Ok, what I am proposing is that the IOMMU is set up when a file is opened
to provide the address space required for that file's IO.
This remains set up until the file is closed, avoiding frequent set-up and
tear-down for each IO transfer.

I assume that there is sufficient IOMMU address space to handle any
plausible number of files open, and that it is possible to keep
the knowledge of address spaces private to the Primary Ldom, and guests
would only be aware of the mbufs visible to them, and
this is acceptable. (If you cant trust the Primary, I rather suspect you
are stuffed anyway). Clearly, dependent of IOMMU architecture,
which I do not claim to understand, this could exhaust IO address space
before it exhausts physical memory, I don't know.
But I cannot see any other reason why this would not avoid frequent set-up
and tear-downs.

I get the impression that disk access is not great on my Txxxx machines. I
expect a 1GHz T1000 to totally piss on a 4GHz Intel
machine at web serving, and it doesn't. (Solaris annoys me too much to even
try it, but I assume its better than OpenBSD on
Spact64 at this time, or Larry Ellison would have to sell his yacht).

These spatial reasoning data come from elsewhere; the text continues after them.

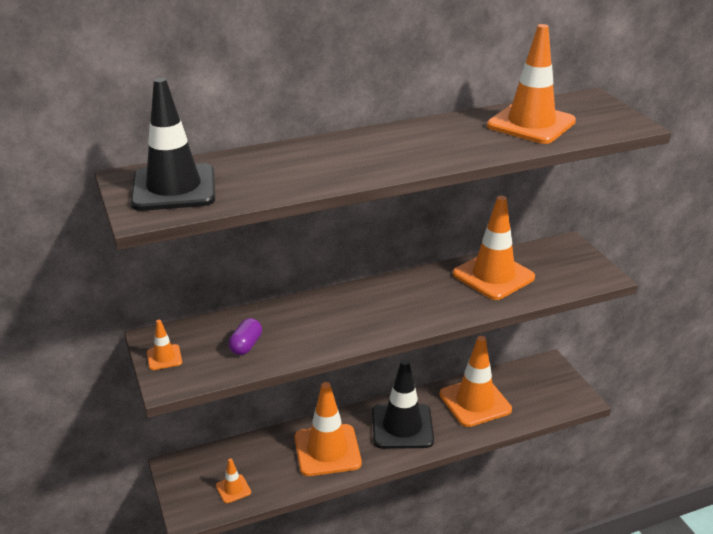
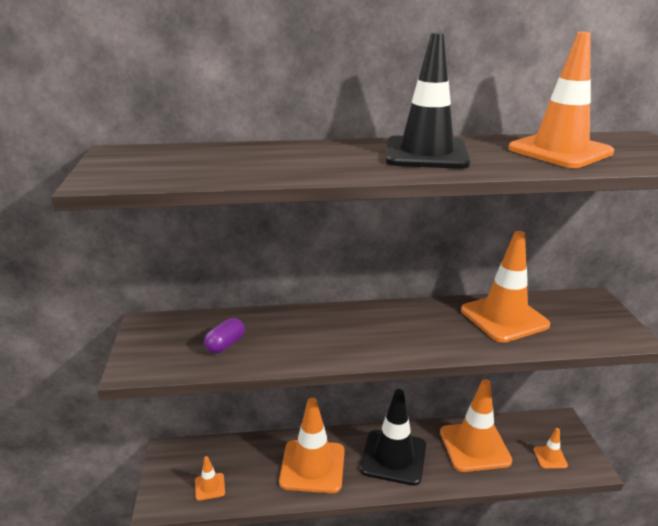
camera: 15 degrees right, 5 degrees down
(164, 357) = (144, 343): orange traffic cone -> orange traffic cone (550, 457)
(174, 188) = (149, 164): black traffic cone -> black traffic cone (426, 153)

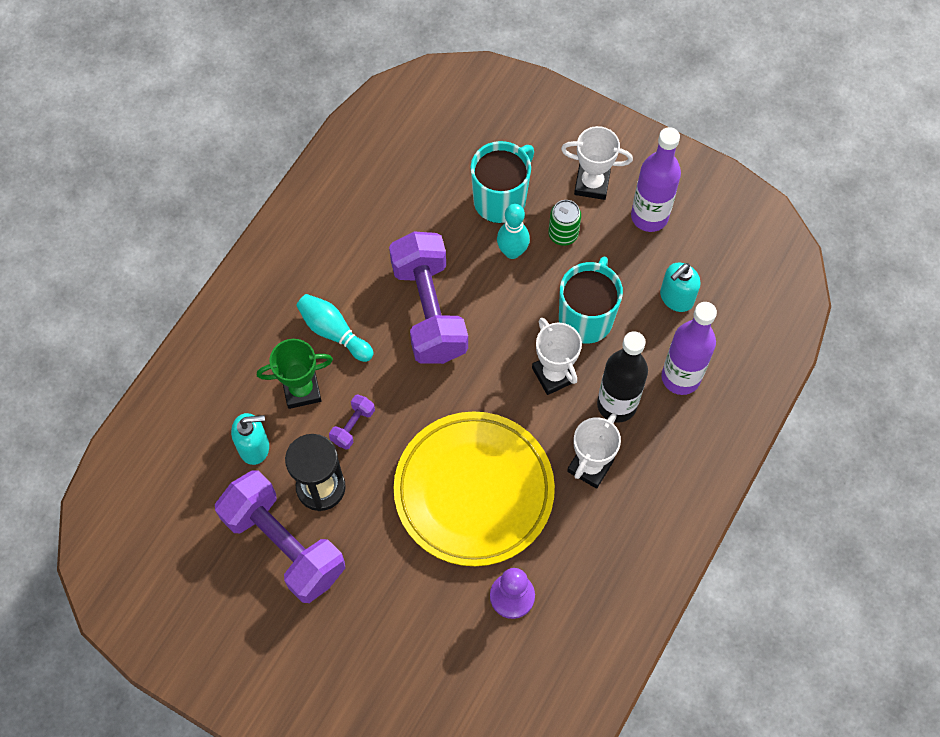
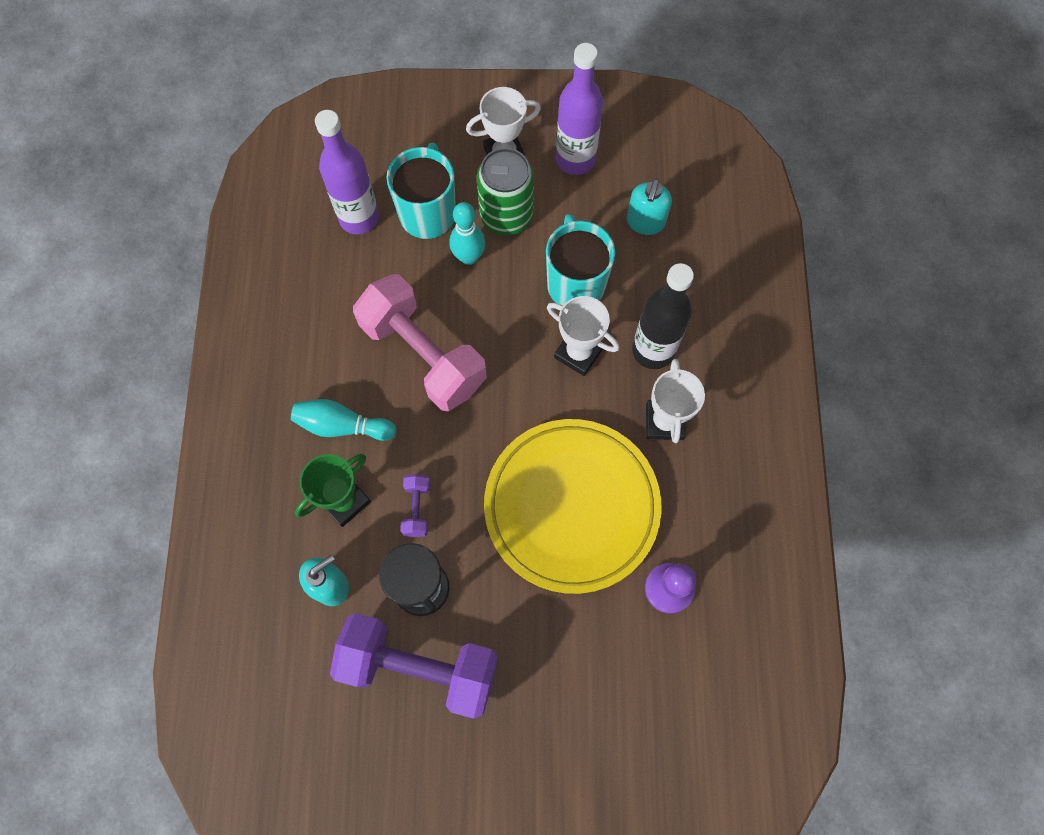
camera: 30 degrees left, 5 degrees up
(429, 310) = (423, 354): purple dumbbell -> pink dumbbell
(563, 234) = (506, 216): green can -> green can, size x1.65
(680, 377) = (694, 294): purple bottle -> purple bottle (359, 218)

On Sat, 20 Oct 2018 at 20:04, Theo de Raadt <dera...@openbsd.org> wrote:

> In this case, what do mbufs have to do with files?
>
> I am very confused.
>
> > I was assuming that the main objection to allocating mbufs for duration
> of
> > file open,
> > rather than allocating per transfer, this could result in a much higher
> > number of mbufs
> > being in use concurrently. I cannot see any other downside (which may be
> > due to my
> > not understanding a lot of stuff - I last wrote this level of stuff for
> > Unix in the 1980's).
> >
> > On Sat, 20 Oct 2018 at 14:41, Theo de Raadt <dera...@openbsd.org> wrote:
> >
> > > Andrew Grillet <and...@grillet.co.uk> wrote:
> > >
> > > > These days we are not so short of memory - would it not be possible
> to
> > > > allocate an mbuf (or two for double-buffered) for each file
> > > > when opened, and free when closed?
> > >
> > > What does this have to do with files??